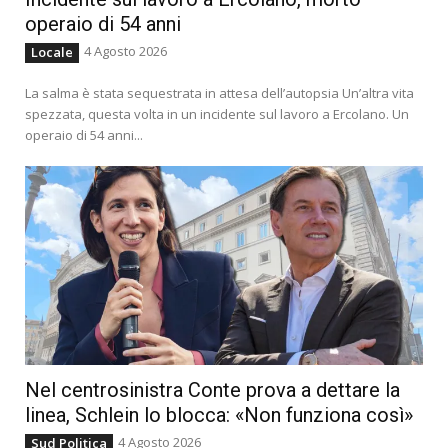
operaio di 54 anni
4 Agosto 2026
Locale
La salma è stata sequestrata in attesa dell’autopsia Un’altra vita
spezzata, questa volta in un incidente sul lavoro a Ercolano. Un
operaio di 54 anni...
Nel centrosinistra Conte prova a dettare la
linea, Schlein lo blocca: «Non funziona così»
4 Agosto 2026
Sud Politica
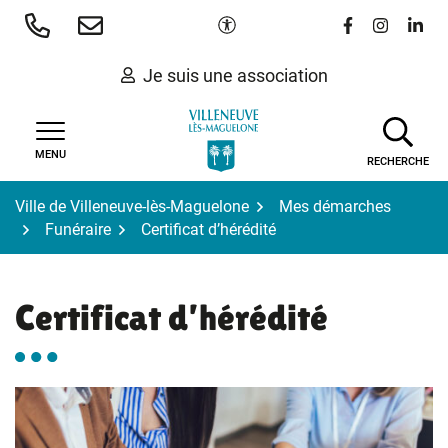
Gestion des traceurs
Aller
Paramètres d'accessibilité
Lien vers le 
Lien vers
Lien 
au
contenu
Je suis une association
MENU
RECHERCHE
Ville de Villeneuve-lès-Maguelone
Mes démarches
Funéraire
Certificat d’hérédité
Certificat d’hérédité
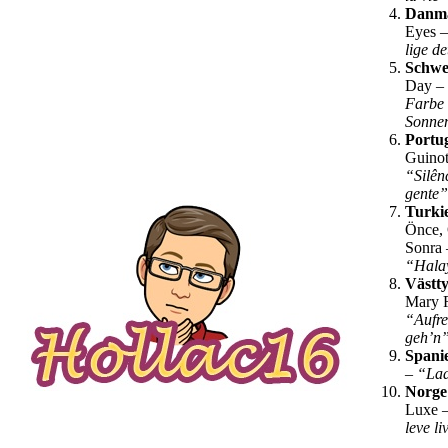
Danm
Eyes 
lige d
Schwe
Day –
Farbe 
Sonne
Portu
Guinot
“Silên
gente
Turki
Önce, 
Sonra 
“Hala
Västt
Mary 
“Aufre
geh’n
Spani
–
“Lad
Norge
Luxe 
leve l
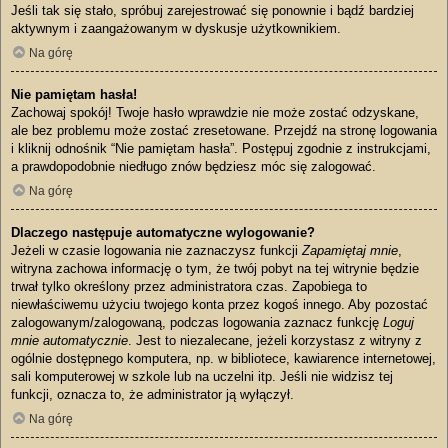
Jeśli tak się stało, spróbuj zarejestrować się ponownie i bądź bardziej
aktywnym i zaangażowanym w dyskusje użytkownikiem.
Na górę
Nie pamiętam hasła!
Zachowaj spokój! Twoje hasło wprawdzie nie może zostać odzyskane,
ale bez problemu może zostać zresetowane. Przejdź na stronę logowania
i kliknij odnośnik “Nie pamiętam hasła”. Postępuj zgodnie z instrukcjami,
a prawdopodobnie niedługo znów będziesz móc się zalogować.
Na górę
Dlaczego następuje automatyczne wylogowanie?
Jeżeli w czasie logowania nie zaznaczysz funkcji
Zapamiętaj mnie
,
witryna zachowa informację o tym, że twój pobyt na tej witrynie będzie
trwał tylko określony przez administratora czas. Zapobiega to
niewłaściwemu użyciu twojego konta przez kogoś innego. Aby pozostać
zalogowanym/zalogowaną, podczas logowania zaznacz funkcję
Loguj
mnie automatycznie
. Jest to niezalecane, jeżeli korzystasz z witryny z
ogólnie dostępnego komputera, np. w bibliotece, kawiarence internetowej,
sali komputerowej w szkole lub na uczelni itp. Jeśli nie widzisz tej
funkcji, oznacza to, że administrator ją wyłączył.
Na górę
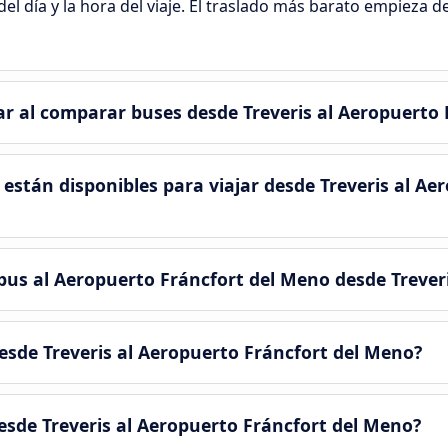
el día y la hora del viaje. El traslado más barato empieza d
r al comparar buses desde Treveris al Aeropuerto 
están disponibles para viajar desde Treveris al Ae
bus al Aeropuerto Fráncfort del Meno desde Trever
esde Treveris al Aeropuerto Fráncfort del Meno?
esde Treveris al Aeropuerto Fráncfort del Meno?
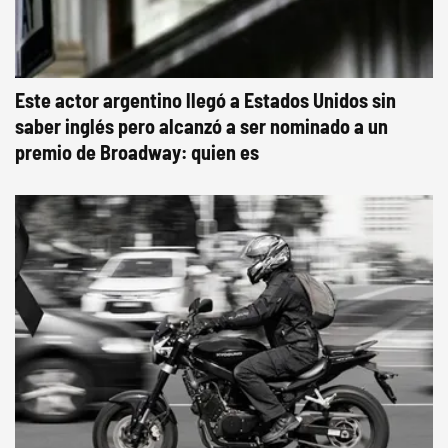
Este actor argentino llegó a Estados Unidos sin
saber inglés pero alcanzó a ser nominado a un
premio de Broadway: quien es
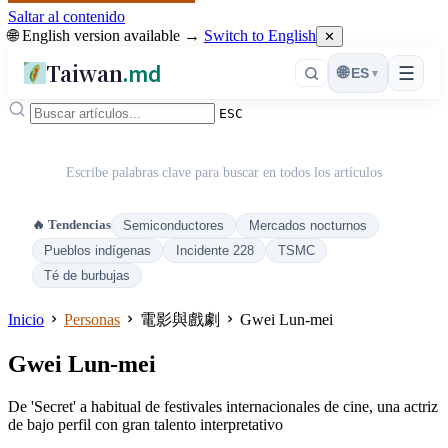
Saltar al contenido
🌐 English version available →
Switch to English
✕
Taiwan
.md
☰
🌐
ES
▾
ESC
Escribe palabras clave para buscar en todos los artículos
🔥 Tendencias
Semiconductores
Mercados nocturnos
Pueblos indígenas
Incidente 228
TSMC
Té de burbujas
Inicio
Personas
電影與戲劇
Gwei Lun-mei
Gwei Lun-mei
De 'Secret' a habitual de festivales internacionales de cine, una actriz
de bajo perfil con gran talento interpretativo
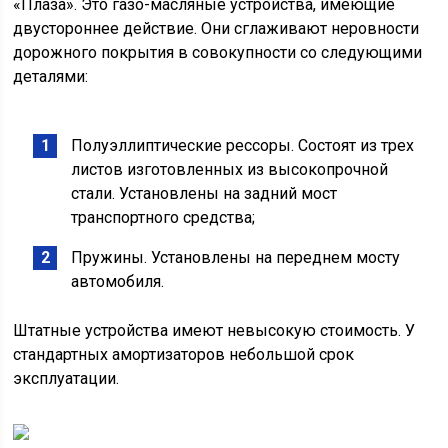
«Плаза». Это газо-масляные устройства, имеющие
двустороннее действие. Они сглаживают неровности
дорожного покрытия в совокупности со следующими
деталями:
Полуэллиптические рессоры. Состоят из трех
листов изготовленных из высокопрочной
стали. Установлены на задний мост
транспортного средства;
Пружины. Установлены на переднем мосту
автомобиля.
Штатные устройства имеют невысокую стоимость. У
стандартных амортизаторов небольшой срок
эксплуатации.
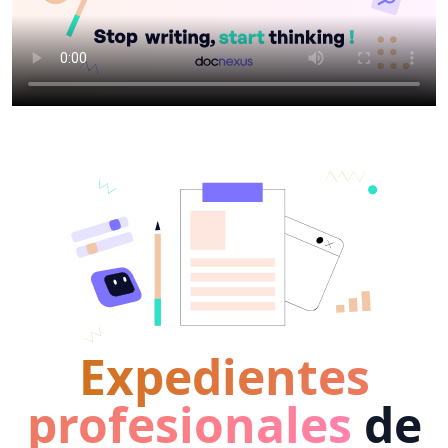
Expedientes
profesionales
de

========================

# Exercise prompt
Copy the text of all the records above line by line, with no changes, and leave out the picture lines.

# Problem solution
operaio di 54 anni
4 Agosto 2026
Locale
La salma è stata sequestrata in attesa dell’autopsia Un’altra vita
spezzata, questa volta in un incidente sul lavoro a Ercolano. Un
operaio di 54 anni...
Nel centrosinistra Conte prova a dettare la
linea, Schlein lo blocca: «Non funziona così»
4 Agosto 2026
Sud Politica
Gestion des traceurs
Aller
Paramètres d'accessibilité
Lien vers le 
Lien vers
Lien 
au
contenu
Je suis une association
MENU
RECHERCHE
Ville de Villeneuve-lès-Maguelone
Mes démarches
Funéraire
Certificat d’hérédité
Certificat d’hérédité
Danm
Eyes 
lige d
Schwe
Day –
Farbe 
Sonne
Portu
Guinot
“Silên
gente
Turki
Önce, 
Sonra 
“Hala
Västt
Mary 
“Aufre
geh’n
Spani
–
“Lad
Norge
Luxe 
leve l
Jeśli tak się stało, spróbuj zarejestrować się ponownie i bądź bardziej
aktywnym i zaangażowanym w dyskusje użytkownikiem.
Na górę
Nie pamiętam hasła!
Zachowaj spokój! Twoje hasło wprawdzie nie może zostać odzyskane,
ale bez problemu może zostać zresetowane. Przejdź na stronę logowania
i kliknij odnośnik “Nie pamiętam hasła”. Postępuj zgodnie z instrukcjami,
a prawdopodobnie niedługo znów będziesz móc się zalogować.
Na górę
Dlaczego następuje automatyczne wylogowanie?
Jeżeli w czasie logowania nie zaznaczysz funkcji
Zapamiętaj mnie
,
witryna zachowa informację o tym, że twój pobyt na tej witrynie będzie
trwał tylko określony przez administratora czas. Zapobiega to
niewłaściwemu użyciu twojego konta przez kogoś innego. Aby pozostać
zalogowanym/zalogowaną, podczas logowania zaznacz funkcję
Loguj
mnie automatycznie
. Jest to niezalecane, jeżeli korzystasz z witryny z
ogólnie dostępnego komputera, np. w bibliotece, kawiarence internetowej,
sali komputerowej w szkole lub na uczelni itp. Jeśli nie widzisz tej
funkcji, oznacza to, że administrator ją wyłączył.
Na górę
el día y la hora del viaje. El traslado más barato empieza d
r al comparar buses desde Treveris al Aeropuerto 
están disponibles para viajar desde Treveris al Ae
bus al Aeropuerto Fráncfort del Meno desde Trever
esde Treveris al Aeropuerto Fráncfort del Meno?
esde Treveris al Aeropuerto Fráncfort del Meno?
Este actor argentino llegó a Estados Unidos sin
saber inglés pero alcanzó a ser nominado a un
premio de Broadway: quien es
Saltar al contenido
🌐 English version available →
Switch to English
✕
Taiwan
.md
☰
🌐
ES
▾
ESC
Escribe palabras clave para buscar en todos los artículos
🔥 Tendencias
Semiconductores
Mercados nocturnos
Pueblos indígenas
Incidente 228
TSMC
Té de burbujas
Inicio
Personas
電影與戲劇
Gwei Lun-mei
Gwei Lun-mei
De 'Secret' a habitual de festivales internacionales de cine, una actriz
de bajo perfil con gran talento interpretativo
«Плаза». Это газо-масляные устройства, имеющие
двустороннее действие. Они сглаживают неровности
дорожного покрытия в совокупности со следующими
деталями:
Полуэллиптические рессоры. Состоят из трех
листов изготовленных из высокопрочной
стали. Установлены на задний мост
транспортного средства;
Пружины. Установлены на переднем мосту
автомобиля.
Штатные устройства имеют невысокую стоимость. У
стандартных амортизаторов небольшой срок
эксплуатации.
Expedientes
profesionales
de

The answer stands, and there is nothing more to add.